[提供資料]

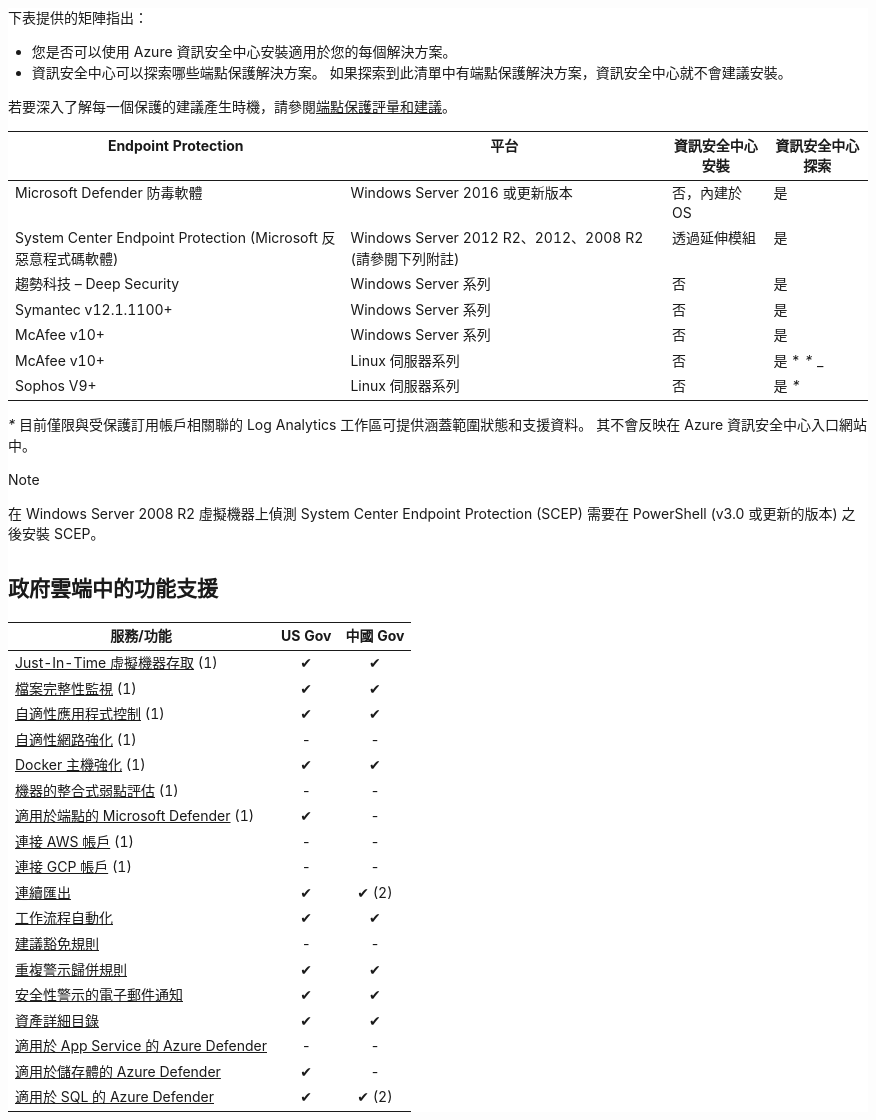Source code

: 下表提供的矩陣指出：

 - 您是否可以使用 Azure 資訊安全中心安裝適用於您的每個解決方案。
 - 資訊安全中心可以探索哪些端點保護解決方案。 如果探索到此清單中有端點保護解決方案，資訊安全中心就不會建議安裝。

若要深入了解每一個保護的建議產生時機，請參閱[端點保護評量和建議](security-center-endpoint-protection.md)。

| Endpoint Protection| 平台 | 資訊安全中心安裝 | 資訊安全中心探索 |
|------|------|-----|-----|
| Microsoft Defender 防毒軟體| Windows Server 2016 或更新版本| 否，內建於 OS| 是 |
| System Center Endpoint Protection (Microsoft 反惡意程式碼軟體) | Windows Server 2012 R2、2012、2008 R2 (請參閱下列附註) | 透過延伸模組 | 是 |
| 趨勢科技 – Deep Security | Windows Server 系列  | 否 | 是 |
| Symantec v12.1.1100+| Windows Server 系列  | 否 | 是 |
| McAfee v10+ | Windows Server 系列  | 否 | 是 |
| McAfee v10+ | Linux 伺服器系列  | 否 | 是 * *\** _ |
| Sophos V9+| Linux 伺服器系列  | 否 | 是 _*\**_  |

 _*\**_ 目前僅限與受保護訂用帳戶相關聯的 Log Analytics 工作區可提供涵蓋範圍狀態和支援資料。 其不會反映在 Azure 資訊安全中心入口網站中。

> [!NOTE]
> 在 Windows Server 2008 R2 虛擬機器上偵測 System Center Endpoint Protection (SCEP) 需要在 PowerShell (v3.0 或更新的版本) 之後安裝 SCEP。



## <a name="feature-support-in-government-clouds"></a>政府雲端中的功能支援

| 服務/功能 | US Gov | 中國 Gov |
|------|:----:|:----:|
|[Just-In-Time 虛擬機器存取](security-center-just-in-time.md) (1)|✔|✔|
|[檔案完整性監視](security-center-file-integrity-monitoring.md) (1)|✔|✔|
|[自適性應用程式控制](security-center-adaptive-application.md) (1)|✔|✔|
|[自適性網路強化](security-center-adaptive-network-hardening.md) (1)|-|-|
|[Docker 主機強化](harden-docker-hosts.md) (1)|✔|✔|
|[機器的整合式弱點評估](deploy-vulnerability-assessment-vm.md) (1)|-|-|
|[適用於端點的 Microsoft Defender](harden-docker-hosts.md) (1)|✔|-|
|[連接 AWS 帳戶](quickstart-onboard-aws.md) (1)|-|-|
|[連接 GCP 帳戶](quickstart-onboard-gcp.md) (1)|-|-|
|[連續匯出](continuous-export.md)|✔|✔ (2)|
|[工作流程自動化](workflow-automation.md)|✔|✔|
|[建議豁免規則](exempt-resource.md)|-|-|
|[重複警示歸併規則](alerts-suppression-rules.md)|✔|✔|
|[安全性警示的電子郵件通知](security-center-provide-security-contact-details.md)|✔|✔|
|[資產詳細目錄](asset-inventory.md)|✔|✔|
|[適用於 App Service 的 Azure Defender](defender-for-app-service-introduction.md)|-|-|
|[適用於儲存體的 Azure Defender](defender-for-storage-introduction.md)|✔|-|
|[適用於 SQL 的 Azure Defender](defender-for-sql-introduction.md)|✔|✔ (2)|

[/提供資料]

**課題内容:** 上記のすべての行を、「Windows Server 系列」を「Windows Server 產品系列」に置き換えたうえで、ほかは一切変えずに書き直してください。画像は解答に含めないでください。

**解答:**
Source code

: 下表提供的矩陣指出：

 - 您是否可以使用 Azure 資訊安全中心安裝適用於您的每個解決方案。
 - 資訊安全中心可以探索哪些端點保護解決方案。 如果探索到此清單中有端點保護解決方案，資訊安全中心就不會建議安裝。

若要深入了解每一個保護的建議產生時機，請參閱[端點保護評量和建議](security-center-endpoint-protection.md)。

| Endpoint Protection| 平台 | 資訊安全中心安裝 | 資訊安全中心探索 |
|------|------|-----|-----|
| Microsoft Defender 防毒軟體| Windows Server 2016 或更新版本| 否，內建於 OS| 是 |
| System Center Endpoint Protection (Microsoft 反惡意程式碼軟體) | Windows Server 2012 R2、2012、2008 R2 (請參閱下列附註) | 透過延伸模組 | 是 |
| 趨勢科技 – Deep Security | Windows Server 產品系列  | 否 | 是 |
| Symantec v12.1.1100+| Windows Server 產品系列  | 否 | 是 |
| McAfee v10+ | Windows Server 產品系列  | 否 | 是 |
| McAfee v10+ | Linux 伺服器系列  | 否 | 是 * *\** _ |
| Sophos V9+| Linux 伺服器系列  | 否 | 是 _*\**_  |

 _*\**_ 目前僅限與受保護訂用帳戶相關聯的 Log Analytics 工作區可提供涵蓋範圍狀態和支援資料。 其不會反映在 Azure 資訊安全中心入口網站中。

> [!NOTE]
> 在 Windows Server 2008 R2 虛擬機器上偵測 System Center Endpoint Protection (SCEP) 需要在 PowerShell (v3.0 或更新的版本) 之後安裝 SCEP。



## <a name="feature-support-in-government-clouds"></a>政府雲端中的功能支援

| 服務/功能 | US Gov | 中國 Gov |
|------|:----:|:----:|
|[Just-In-Time 虛擬機器存取](security-center-just-in-time.md) (1)|✔|✔|
|[檔案完整性監視](security-center-file-integrity-monitoring.md) (1)|✔|✔|
|[自適性應用程式控制](security-center-adaptive-application.md) (1)|✔|✔|
|[自適性網路強化](security-center-adaptive-network-hardening.md) (1)|-|-|
|[Docker 主機強化](harden-docker-hosts.md) (1)|✔|✔|
|[機器的整合式弱點評估](deploy-vulnerability-assessment-vm.md) (1)|-|-|
|[適用於端點的 Microsoft Defender](harden-docker-hosts.md) (1)|✔|-|
|[連接 AWS 帳戶](quickstart-onboard-aws.md) (1)|-|-|
|[連接 GCP 帳戶](quickstart-onboard-gcp.md) (1)|-|-|
|[連續匯出](continuous-export.md)|✔|✔ (2)|
|[工作流程自動化](workflow-automation.md)|✔|✔|
|[建議豁免規則](exempt-resource.md)|-|-|
|[重複警示歸併規則](alerts-suppression-rules.md)|✔|✔|
|[安全性警示的電子郵件通知](security-center-provide-security-contact-details.md)|✔|✔|
|[資產詳細目錄](asset-inventory.md)|✔|✔|
|[適用於 App Service 的 Azure Defender](defender-for-app-service-introduction.md)|-|-|
|[適用於儲存體的 Azure Defender](defender-for-storage-introduction.md)|✔|-|
|[適用於 SQL 的 Azure Defender](defender-for-sql-introduction.md)|✔|✔ (2)|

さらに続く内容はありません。